Добавить в цитаты Настройки чтения

Страница 6 из 11

Новые песни

«А хочешь пари, что я заставлю спеть, и ты не узнаешь: песня это или романс?…Давай пари. Что, заробел?»

Менялись времена, менялись песни…

Постепенно места дворян в зале стали занимать купцы, чиновники, студенты… Отныне вкусы купеческого сословия диктуют репертуар. Центр цыганского хорового пения постепенно сместился в рестораны.

Благо к 1850-м годам их в Петербурге, Москве и других крупных городах открывается огромное количество. В 1846 году распахивает свои двери переехавший с Кузнецкого на Петербургское шоссе легендарный уже тогда воспетый Пушкиным «Яр». Вскоре конкуренцию ему составят «Стрельна», «Мавритания», «Эрмитаж»…

Но если в шикарных залах фешенебельных заведений звучали песни в исполнении лучших семейств хоровых цыган, то в заведениях попроще раздавались напевы, ужасавшие публику, знавшую других цыган:

«Было время, когда на Руси ни одной музыки не любили больше цыганской, когда цыгане пели русские старинные хорошие песни: “Не одна”, “Слышишь”, “Молодость”, “Прости” и т. д. и когда любить цыган и предпочитать их итальянцам не казалось странным, – напишет о золотом веке цыганского пения Л. Н. Толстой. – Теперь цыгане для публики, которая собирается в пассаже, поют водевильные куплеты: “Две девицы”, “Ваньку и Таньку” и т. д. Любить цыганскую музыку, может быть даже называть их пение музыкой, покажется смешным. А жалко, что эта музыка так упала. Цыганская музыка была у нас в России естественным переходом от музыки народной к музыке ученой».

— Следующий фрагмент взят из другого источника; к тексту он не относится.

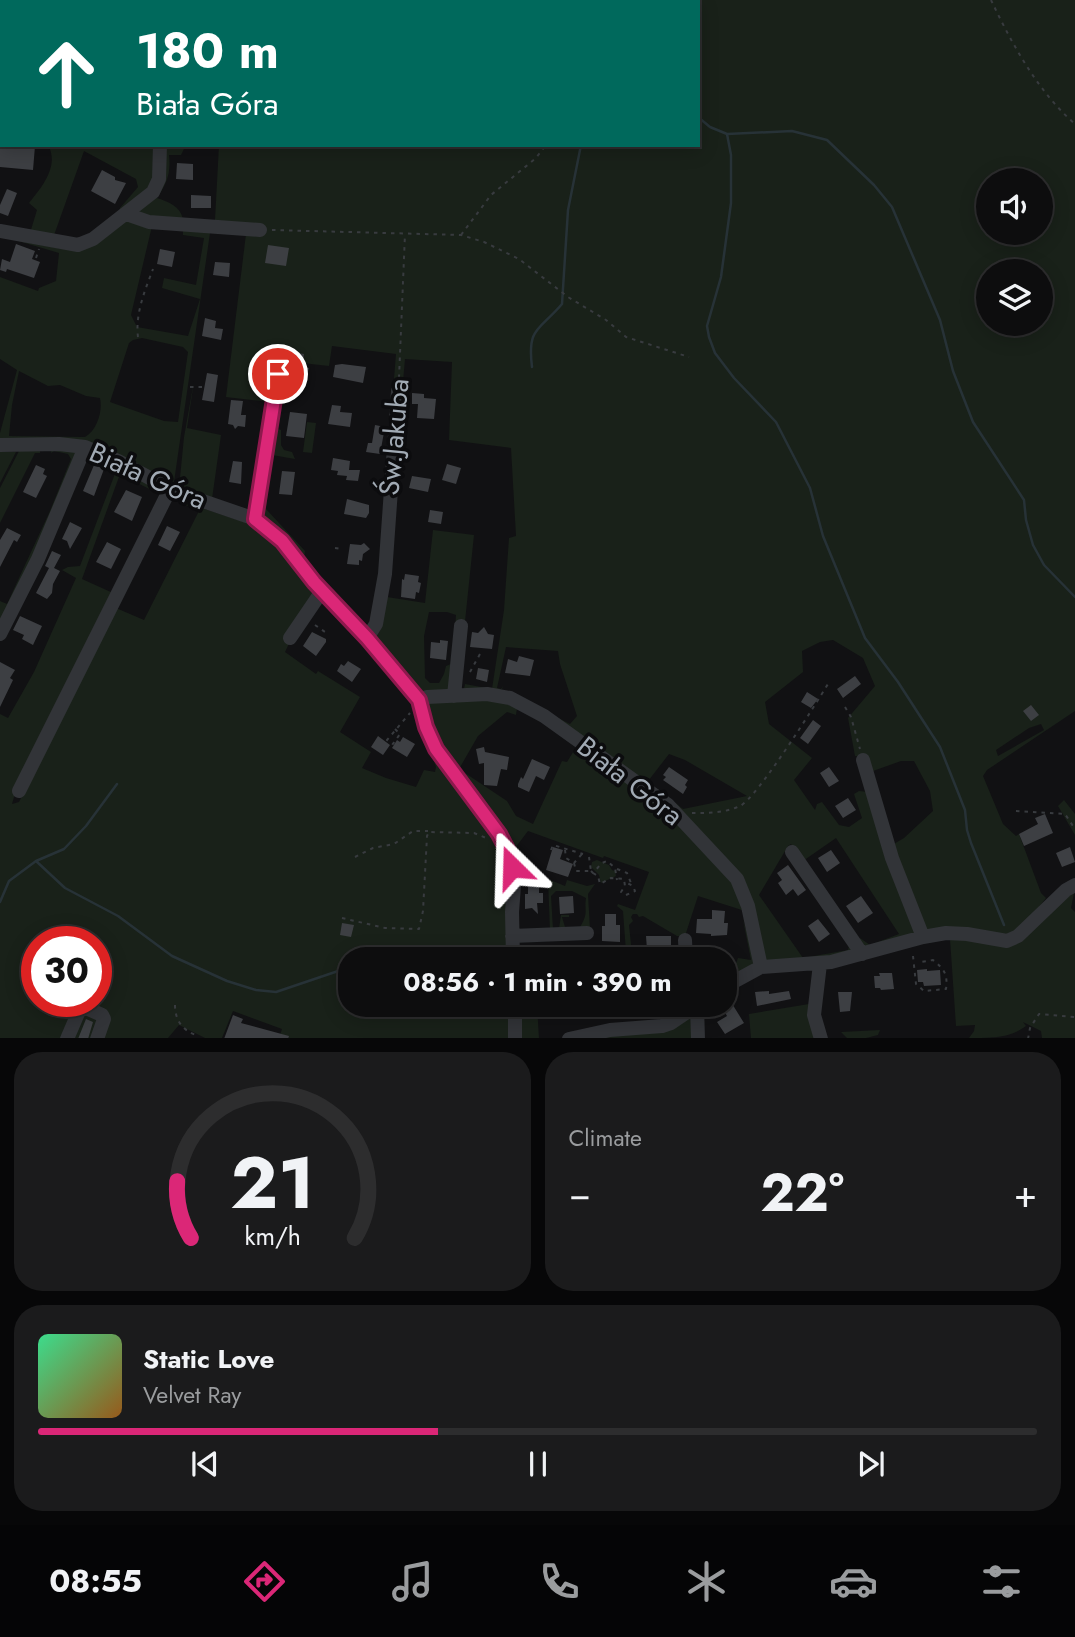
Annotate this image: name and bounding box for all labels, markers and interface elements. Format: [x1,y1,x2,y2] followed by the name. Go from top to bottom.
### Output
[136,16,279,86] text: 180 m
[21,28,112,119] icon: ahead
[136,81,279,127] text: Biała Góra
[976,168,1053,336] map controls
[976,168,1053,245] button: sound
[976,259,1053,336] button: layers
[248,344,308,404] pin
[259,355,297,393] icon: arrive
[368,377,420,497] street label: Św.Jakuba
[83,432,213,520] street label: Biała Góra
[568,726,692,836] street label: Biała Góra
[475,830,549,904] position arrow
[21,926,112,1017] speed limit sign: 30
[403,963,672,1001] text: 08:56 · 1 min · 390 m
[569,1121,642,1155] text: Climate
[230,1130,315,1235] text: 21
[760,1155,844,1231] text: 22°
[569,1166,591,1221] text: −
[1014,1166,1037,1221] text: +
[244,1217,301,1253] text: km/h
[143,1340,275,1378] text: Static Love
[143,1378,241,1412] text: Velvet Ray
[186,1445,224,1483] icon: previous
[519,1445,557,1483] icon: pause
[852,1445,890,1483] icon: next
[240,1557,289,1606] icon: directions
[388,1557,437,1606] icon: music
[535,1557,584,1606] icon: phone
[682,1557,731,1606] icon: climate
[829,1557,878,1606] icon: car
[977,1557,1026,1606] icon: filters
[49,1558,142,1604] text: 08:55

«Неизвестно, к чему привел бы кризис, если бы уже в 1830-е годы не появился новый жанр – романс. Ему суждено было постепенно окрепнуть и оставаться основой репертуара вплоть до запрета уже во времена советской власти», – соглашается с классиком Т. Щербакова.

Хоревод Иван Васильев (гитарист, дирижер, композитор)

В середине XIX века в Петербурге были известны хоры племянника Ильи Соколова – Григория Ивановича, позднее лучшим коллективом стал хор Шишкина. На Москве гремели коллективы Николая Хлебникова, Федора Соколова, Ивана Васильева. Последний считался преемником Ильи Соколова. Современники считали, что он, будучи человеком иного темперамента, лишил прославленный коллектив былого огня, заставил звучать его более меланхолично, тягуче. Но так ли это?

Трудно судить об этом, не имея возможности сравнить.

Быть может, стареющему поколению екатерининских времен просто казалось (как это обычно бывает), что все лучшее осталось в прошлом. «…Да, были схватки боевые, да, говорят, еще какие…»





Однако, читая воспоминания современников о выступлениях цыган, верится в стремительный упадок едва ли. Тот же Лев Николаевич Толстой в «Живом трупе» вкладывает в уста Афремова слова, ну никак не стыкующиеся с внезапной «заунывностью», якобы зазвучавшей вдруг в цыганской песне: «…Когда я умру… понимаешь, умру, в гробу буду лежать, придут цыгане… понимаешь? Так жене завещаю. И запоют “Шэл мэ верста”, – так я из гроба вскочу, – понимаешь?..»

Да и не все слушатели и тогда были согласны с тем, что «цыгане уже не те». Так, журнал «Пантеон» в рецензии на выступление труппы Ивана Васильева весной 1853 года писал: «Хор их, состоящий теперь только из одиннадцати человек (6 женщин и 5 мужчин), значительно улучшился. Нет уже диких, неистовых криков, осталось одно тихое, звучное, приятное пение, дышащее родною, русскою заунывностью. Да и надо отдать полную справедливость дирижеру их, Ивану Васильеву. Обладая небольшим, но довольно гибким голосом, он искусно умеет употребить свои преимущества».

Правнук И. В. Васильева – музыкант и певец Николай Васильев (с гитарой) – в фильме «Жестокий романс» Э. Рязанова спел дуэтом с Никитой Михалковым знаменитый романс «Мохнатый шмель на душистый хмель»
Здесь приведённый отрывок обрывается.